## STATED TASK
Please copy out, character for character, everything in the listing below from the line containing "pose: elev=281.7 azim=107.8" down to the last line of the listing, including both of those lines.

** START DATASET EXCERPTS **

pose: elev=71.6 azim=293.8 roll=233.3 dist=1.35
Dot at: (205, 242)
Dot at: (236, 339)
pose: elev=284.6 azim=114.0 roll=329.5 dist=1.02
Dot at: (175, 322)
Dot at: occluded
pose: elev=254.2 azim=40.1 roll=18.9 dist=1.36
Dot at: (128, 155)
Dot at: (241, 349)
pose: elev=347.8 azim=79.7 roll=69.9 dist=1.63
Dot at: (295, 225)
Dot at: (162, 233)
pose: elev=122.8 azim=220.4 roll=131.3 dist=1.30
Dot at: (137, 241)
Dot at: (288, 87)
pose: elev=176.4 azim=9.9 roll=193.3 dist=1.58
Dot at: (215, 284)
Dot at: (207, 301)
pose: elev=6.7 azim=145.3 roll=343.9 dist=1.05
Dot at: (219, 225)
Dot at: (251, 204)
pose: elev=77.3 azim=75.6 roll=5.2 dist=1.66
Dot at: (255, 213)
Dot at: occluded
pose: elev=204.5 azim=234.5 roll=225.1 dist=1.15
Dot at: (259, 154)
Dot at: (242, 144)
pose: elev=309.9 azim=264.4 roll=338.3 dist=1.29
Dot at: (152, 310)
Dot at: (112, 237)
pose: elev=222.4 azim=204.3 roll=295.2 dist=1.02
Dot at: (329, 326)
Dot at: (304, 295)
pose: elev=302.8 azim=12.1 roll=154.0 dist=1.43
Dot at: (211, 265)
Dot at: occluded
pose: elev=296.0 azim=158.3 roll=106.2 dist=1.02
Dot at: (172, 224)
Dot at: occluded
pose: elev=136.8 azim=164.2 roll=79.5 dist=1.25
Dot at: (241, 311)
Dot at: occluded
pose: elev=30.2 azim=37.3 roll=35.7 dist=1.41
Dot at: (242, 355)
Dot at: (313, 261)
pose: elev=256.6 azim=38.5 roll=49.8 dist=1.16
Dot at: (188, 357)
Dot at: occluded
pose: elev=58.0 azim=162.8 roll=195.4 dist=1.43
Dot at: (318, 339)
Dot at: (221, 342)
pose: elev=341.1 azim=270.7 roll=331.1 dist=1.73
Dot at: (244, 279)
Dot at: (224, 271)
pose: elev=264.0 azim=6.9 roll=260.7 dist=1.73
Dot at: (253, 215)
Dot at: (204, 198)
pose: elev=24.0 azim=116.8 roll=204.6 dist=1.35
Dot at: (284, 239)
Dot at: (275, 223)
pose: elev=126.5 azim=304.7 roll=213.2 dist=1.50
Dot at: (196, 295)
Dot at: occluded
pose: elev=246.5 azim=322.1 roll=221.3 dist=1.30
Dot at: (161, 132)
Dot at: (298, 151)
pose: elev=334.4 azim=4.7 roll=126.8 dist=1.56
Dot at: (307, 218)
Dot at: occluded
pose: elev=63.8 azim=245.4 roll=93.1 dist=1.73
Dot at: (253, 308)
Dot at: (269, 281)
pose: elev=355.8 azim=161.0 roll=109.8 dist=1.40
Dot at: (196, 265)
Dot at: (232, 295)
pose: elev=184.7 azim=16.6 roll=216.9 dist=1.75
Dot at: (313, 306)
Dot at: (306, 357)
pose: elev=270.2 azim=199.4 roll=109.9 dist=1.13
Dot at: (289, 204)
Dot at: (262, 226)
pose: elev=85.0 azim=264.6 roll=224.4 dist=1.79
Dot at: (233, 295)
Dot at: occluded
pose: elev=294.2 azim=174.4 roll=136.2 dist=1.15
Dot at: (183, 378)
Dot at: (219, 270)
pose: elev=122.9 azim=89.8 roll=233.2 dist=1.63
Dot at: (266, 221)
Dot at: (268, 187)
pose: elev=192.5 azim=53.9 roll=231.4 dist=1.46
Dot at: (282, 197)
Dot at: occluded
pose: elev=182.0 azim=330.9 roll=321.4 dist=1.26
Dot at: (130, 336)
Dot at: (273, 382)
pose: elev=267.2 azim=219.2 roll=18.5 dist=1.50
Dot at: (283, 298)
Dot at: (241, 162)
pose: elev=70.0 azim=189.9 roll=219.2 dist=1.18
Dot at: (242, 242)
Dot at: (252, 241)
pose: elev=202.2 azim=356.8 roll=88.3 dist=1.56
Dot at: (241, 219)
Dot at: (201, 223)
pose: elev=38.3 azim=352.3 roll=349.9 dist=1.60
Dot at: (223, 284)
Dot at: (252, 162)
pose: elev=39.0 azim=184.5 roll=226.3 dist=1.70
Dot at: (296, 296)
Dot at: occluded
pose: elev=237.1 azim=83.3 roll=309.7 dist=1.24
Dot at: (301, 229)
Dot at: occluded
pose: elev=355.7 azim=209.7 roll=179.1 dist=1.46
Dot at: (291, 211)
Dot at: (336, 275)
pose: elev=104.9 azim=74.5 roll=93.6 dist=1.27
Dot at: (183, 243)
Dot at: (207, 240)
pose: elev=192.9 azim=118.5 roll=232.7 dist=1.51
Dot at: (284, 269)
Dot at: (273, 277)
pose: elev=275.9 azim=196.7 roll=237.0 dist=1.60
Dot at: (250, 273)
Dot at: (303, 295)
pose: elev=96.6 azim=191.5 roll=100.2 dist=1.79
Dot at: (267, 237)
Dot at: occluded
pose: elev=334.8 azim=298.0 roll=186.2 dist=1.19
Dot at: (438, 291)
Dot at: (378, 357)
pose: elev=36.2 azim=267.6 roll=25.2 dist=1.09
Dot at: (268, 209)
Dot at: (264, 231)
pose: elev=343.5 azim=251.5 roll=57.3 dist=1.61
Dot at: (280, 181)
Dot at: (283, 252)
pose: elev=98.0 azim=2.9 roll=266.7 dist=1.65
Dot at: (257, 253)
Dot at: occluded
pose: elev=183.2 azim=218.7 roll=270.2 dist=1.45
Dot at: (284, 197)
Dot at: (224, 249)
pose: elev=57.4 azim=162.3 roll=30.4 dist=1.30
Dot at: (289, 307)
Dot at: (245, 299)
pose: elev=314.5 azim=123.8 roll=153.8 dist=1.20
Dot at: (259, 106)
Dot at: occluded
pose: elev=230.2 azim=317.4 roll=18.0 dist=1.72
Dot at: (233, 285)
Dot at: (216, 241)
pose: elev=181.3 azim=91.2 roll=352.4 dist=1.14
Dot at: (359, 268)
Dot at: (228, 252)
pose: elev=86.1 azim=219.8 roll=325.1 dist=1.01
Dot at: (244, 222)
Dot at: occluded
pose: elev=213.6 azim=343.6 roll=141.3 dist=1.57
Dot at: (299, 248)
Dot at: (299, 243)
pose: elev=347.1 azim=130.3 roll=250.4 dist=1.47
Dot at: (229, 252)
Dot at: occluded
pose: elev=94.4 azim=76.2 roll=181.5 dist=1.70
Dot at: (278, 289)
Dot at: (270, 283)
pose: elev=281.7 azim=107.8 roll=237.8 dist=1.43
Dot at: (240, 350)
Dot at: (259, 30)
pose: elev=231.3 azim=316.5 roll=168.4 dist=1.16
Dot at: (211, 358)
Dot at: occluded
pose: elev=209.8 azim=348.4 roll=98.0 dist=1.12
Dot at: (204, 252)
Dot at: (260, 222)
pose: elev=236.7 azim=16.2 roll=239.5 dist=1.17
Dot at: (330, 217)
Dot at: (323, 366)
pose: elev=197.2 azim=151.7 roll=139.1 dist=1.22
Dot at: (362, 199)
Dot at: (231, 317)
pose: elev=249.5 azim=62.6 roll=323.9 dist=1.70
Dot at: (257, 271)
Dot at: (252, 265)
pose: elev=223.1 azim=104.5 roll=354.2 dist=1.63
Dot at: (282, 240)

** END DATASET EXCERPTS **

## ANSWER FOR THE TASK
pose: elev=281.7 azim=107.8 roll=237.8 dist=1.43
Dot at: (240, 350)
Dot at: (259, 30)
pose: elev=231.3 azim=316.5 roll=168.4 dist=1.16
Dot at: (211, 358)
Dot at: occluded
pose: elev=209.8 azim=348.4 roll=98.0 dist=1.12
Dot at: (204, 252)
Dot at: (260, 222)
pose: elev=236.7 azim=16.2 roll=239.5 dist=1.17
Dot at: (330, 217)
Dot at: (323, 366)
pose: elev=197.2 azim=151.7 roll=139.1 dist=1.22
Dot at: (362, 199)
Dot at: (231, 317)
pose: elev=249.5 azim=62.6 roll=323.9 dist=1.70
Dot at: (257, 271)
Dot at: (252, 265)
pose: elev=223.1 azim=104.5 roll=354.2 dist=1.63
Dot at: (282, 240)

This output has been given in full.